Print, in exact form, the lines below from the one containing "Page size: 2001x1125." through the one containing "List each element's type, its", and omit all others.
*** Opening of Task data ***
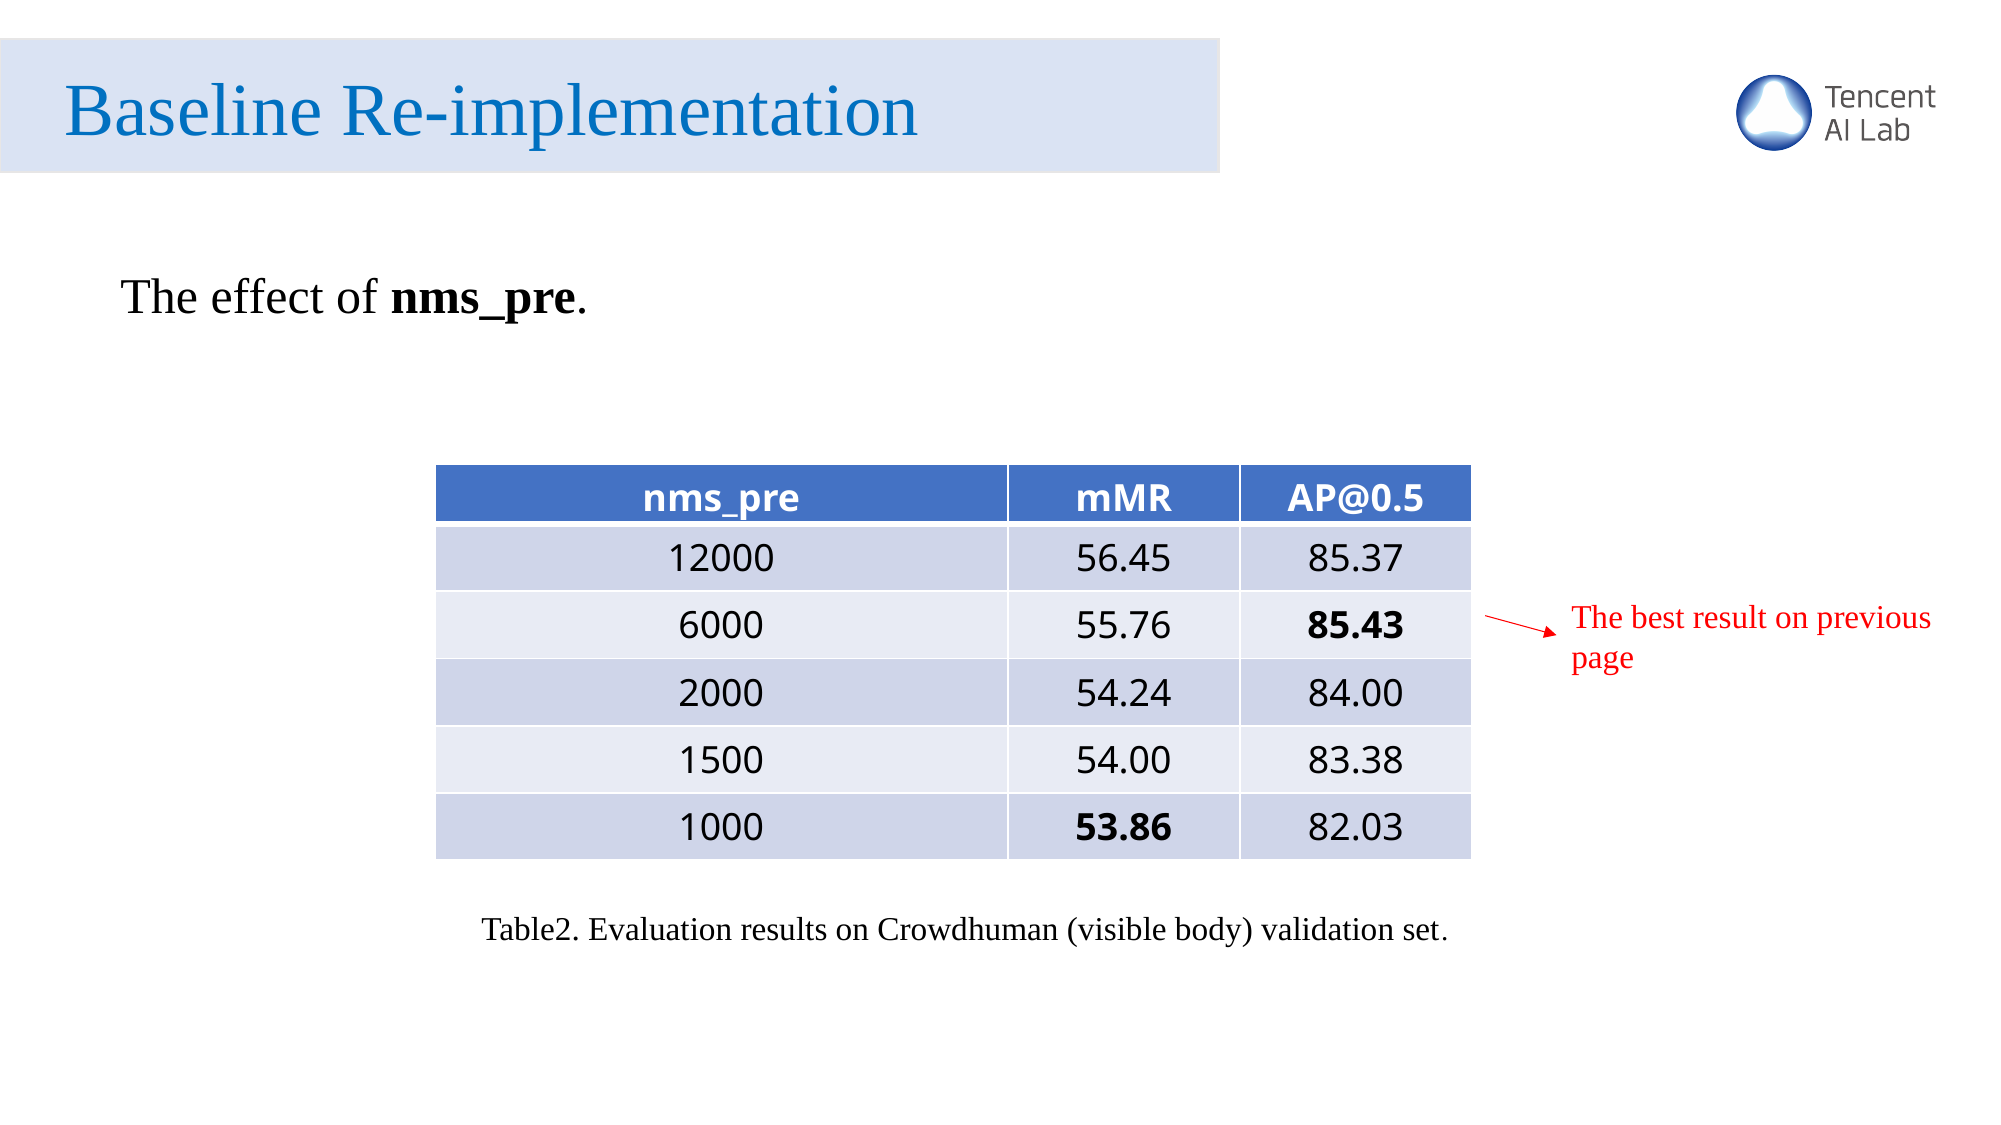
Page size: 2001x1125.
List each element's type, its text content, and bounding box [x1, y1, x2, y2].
*** Close of Task data ***
*** Opening of Task data ***
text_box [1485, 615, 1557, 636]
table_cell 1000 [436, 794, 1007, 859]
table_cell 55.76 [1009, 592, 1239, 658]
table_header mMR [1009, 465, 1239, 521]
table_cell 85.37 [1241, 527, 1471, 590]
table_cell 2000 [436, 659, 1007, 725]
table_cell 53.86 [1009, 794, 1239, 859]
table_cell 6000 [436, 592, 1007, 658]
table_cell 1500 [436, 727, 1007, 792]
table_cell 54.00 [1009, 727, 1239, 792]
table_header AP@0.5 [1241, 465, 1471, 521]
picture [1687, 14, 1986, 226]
*** Close of Task data ***
*** Opening of Task data ***
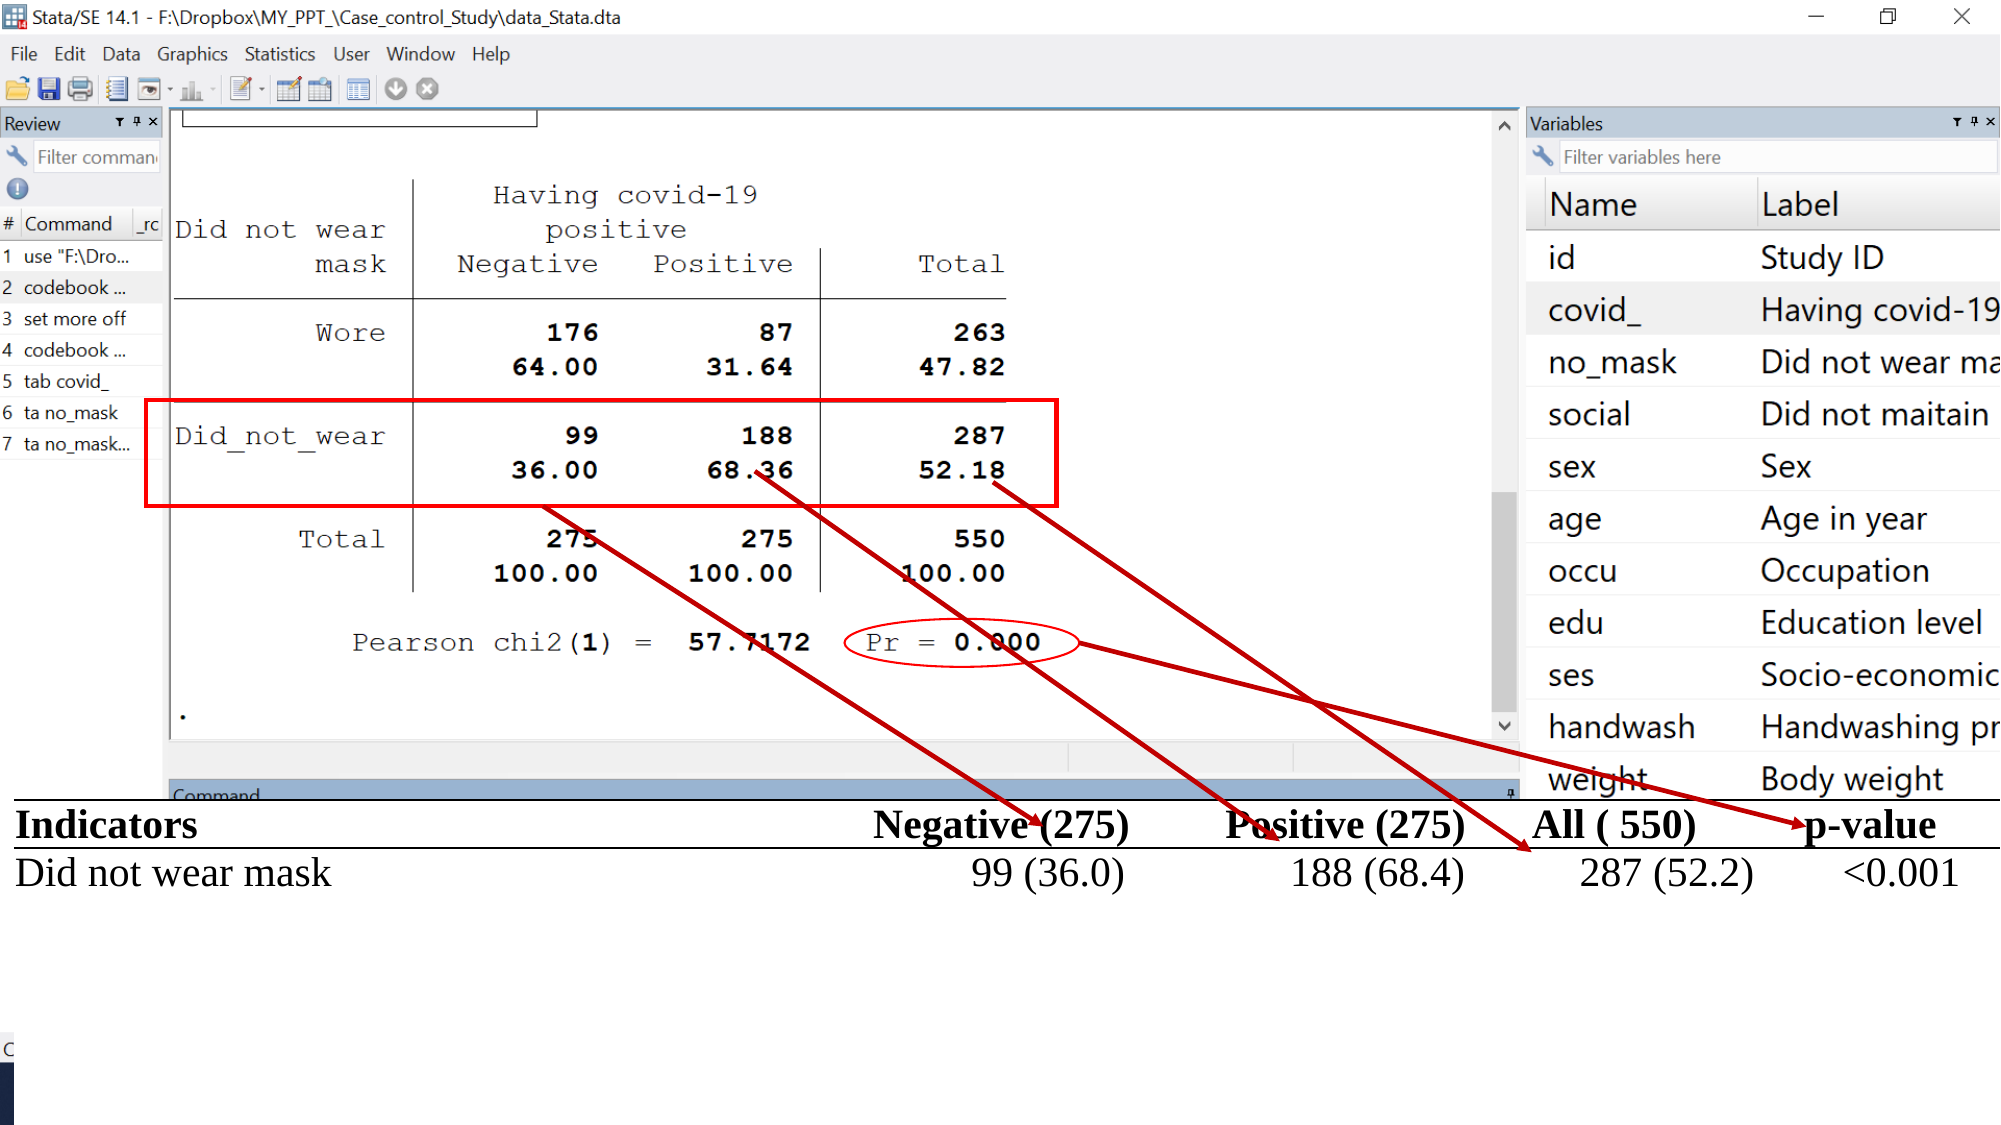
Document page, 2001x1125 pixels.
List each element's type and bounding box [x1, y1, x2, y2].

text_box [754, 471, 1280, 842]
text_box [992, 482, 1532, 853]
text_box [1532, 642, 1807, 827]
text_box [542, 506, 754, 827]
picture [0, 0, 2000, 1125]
*** Close of Task data ***
**Response box**
Page size: 2001x1125.
List each element's type, its text content, and bounding box [x1, y1, x2, y2].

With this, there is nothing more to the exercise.